I use the socks5 proxy on mikrotik with remote dns resolving.
This works fine for resolving hostnames (google.de for example) but for inputs like 123.123.123.123 it does not work.
Normally for such URL the socks5 proxy needs not to resolv the IP address but it looks like that this will be tried.
The website will not be opened.
In the DNS cache log there I can see a NEGATIVE entry.
If I switch to socks4, then it works but then google.de does not work any longer because socks4 does not support remote dns resolving.
If I add the IP address to the static table, then it also works.
socks5 proxy should only resolve valid domains and not a IP address.
Maybe this could be fixed in ROS 7.7.
What do you want to say with this?
Locally resolving of domains with third party tool?
This is not necessary. Other socks proxies do the same like mikrotik socks - remote resolving works fine for vaid domains (for example google.com).

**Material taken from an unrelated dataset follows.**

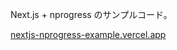 Next.js + nprogress のサンプルコード。

[nextjs-nprogress-example.vercel.app](https://nextjs-nprogress-example.vercel.app/)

If I want to open an webserver on for example 123.123.123.123, no resolving is necessary by the socks 5 proxy. But mikrotik tries to resolve 123.123.123.123 as domain instead of connecting directly to this IP address.
Software still uses system DNS for host name resolution and commands the Socks server to connect to an IP. This might be default mode or the only supported mode for cases where Socks is implemented lazily.
Software commands the Socks server to connect to hostname. This mode might need to be configured additionally; Firefox and old Opera have special flags to enable this mode.
Software manually performs DNS lookup with UDP-over-Socks and commands the Socks server to connect to an IP. The most crazy mode and it requires a software to know a DNS address but in theory it is possible.
Ok yes, I could resolve it by resolving the hostnames locally or with other tools but RFC shows that remote resolving through the proxy also should work.
With the socks proxy “srelay” for example it works fine.
How to distinguish that 127.127.127.127 is an IP address not the domain?
If 127.127.127. is send to DNS resolver then it asks upper level servers for an answer and receives empty answer.